§ Exercise description: Below are some entries. Repeat exactly the lines from the one with "since last century, specifically" through the one with "field. I am the Security Evangelist for Gen", and only those.

═══ The records

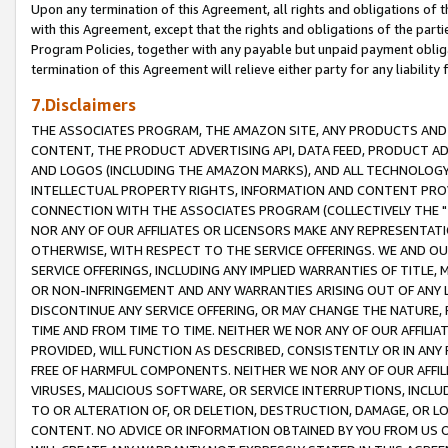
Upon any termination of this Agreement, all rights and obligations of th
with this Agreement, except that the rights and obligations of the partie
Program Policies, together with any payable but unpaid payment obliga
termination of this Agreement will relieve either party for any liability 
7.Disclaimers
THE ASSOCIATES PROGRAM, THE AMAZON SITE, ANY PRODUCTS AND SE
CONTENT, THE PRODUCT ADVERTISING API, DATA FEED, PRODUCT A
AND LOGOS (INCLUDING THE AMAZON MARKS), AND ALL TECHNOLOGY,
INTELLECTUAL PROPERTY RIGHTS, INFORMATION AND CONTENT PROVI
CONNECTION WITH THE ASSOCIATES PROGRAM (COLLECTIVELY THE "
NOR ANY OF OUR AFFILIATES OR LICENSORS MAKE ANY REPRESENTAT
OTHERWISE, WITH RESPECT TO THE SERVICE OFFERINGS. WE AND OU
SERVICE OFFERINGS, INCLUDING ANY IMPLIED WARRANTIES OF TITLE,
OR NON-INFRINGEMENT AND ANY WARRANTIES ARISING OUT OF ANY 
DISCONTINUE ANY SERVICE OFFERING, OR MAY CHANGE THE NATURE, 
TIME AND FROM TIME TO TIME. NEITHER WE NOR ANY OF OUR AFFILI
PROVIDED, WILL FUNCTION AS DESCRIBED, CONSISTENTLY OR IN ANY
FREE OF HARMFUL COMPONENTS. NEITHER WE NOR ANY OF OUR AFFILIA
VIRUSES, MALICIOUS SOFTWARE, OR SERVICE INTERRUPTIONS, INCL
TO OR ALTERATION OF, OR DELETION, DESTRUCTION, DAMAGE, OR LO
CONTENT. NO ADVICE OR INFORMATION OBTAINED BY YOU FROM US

══════
═══ The records

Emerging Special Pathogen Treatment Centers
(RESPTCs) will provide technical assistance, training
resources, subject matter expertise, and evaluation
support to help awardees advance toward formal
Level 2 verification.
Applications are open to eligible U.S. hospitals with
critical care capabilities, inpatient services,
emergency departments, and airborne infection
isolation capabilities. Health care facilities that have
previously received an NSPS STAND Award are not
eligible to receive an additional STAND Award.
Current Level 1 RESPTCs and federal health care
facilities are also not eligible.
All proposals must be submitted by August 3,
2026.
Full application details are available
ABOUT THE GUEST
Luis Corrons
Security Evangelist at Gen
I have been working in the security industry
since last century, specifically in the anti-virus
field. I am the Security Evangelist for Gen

══════
═══ The records

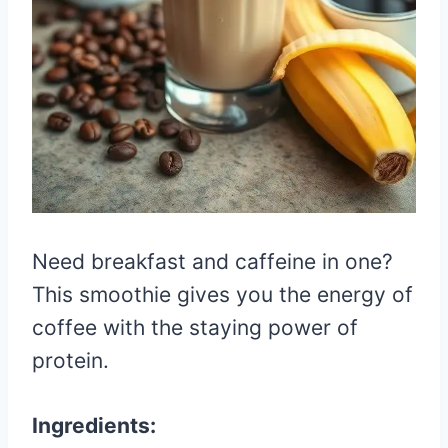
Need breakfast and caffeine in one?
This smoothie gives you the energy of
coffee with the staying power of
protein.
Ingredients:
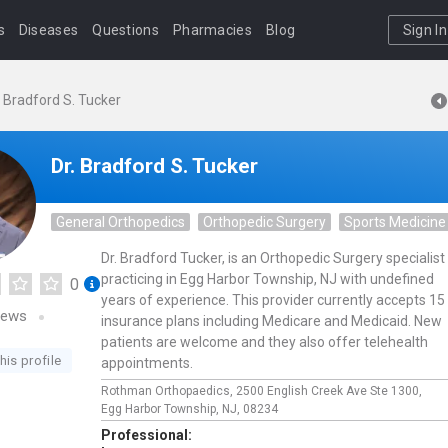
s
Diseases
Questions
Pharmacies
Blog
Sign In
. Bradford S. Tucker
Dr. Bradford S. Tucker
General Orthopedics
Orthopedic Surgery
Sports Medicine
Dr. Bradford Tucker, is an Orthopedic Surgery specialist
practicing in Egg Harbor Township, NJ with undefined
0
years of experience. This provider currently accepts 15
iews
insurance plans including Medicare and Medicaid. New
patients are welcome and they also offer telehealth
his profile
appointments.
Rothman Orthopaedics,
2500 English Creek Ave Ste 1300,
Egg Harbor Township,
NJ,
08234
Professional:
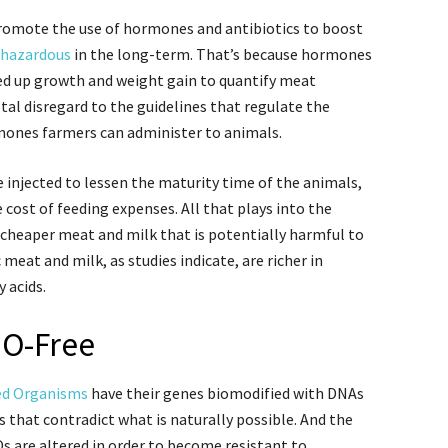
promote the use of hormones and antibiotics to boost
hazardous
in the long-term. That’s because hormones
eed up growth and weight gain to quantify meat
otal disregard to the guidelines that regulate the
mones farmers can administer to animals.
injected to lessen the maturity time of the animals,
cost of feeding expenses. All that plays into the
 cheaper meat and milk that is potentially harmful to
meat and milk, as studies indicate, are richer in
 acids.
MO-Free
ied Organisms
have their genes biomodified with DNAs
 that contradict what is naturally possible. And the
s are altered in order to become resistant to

══════

§ Reply:
since last century, specifically in the anti-virus
field. I am the Security Evangelist for Gen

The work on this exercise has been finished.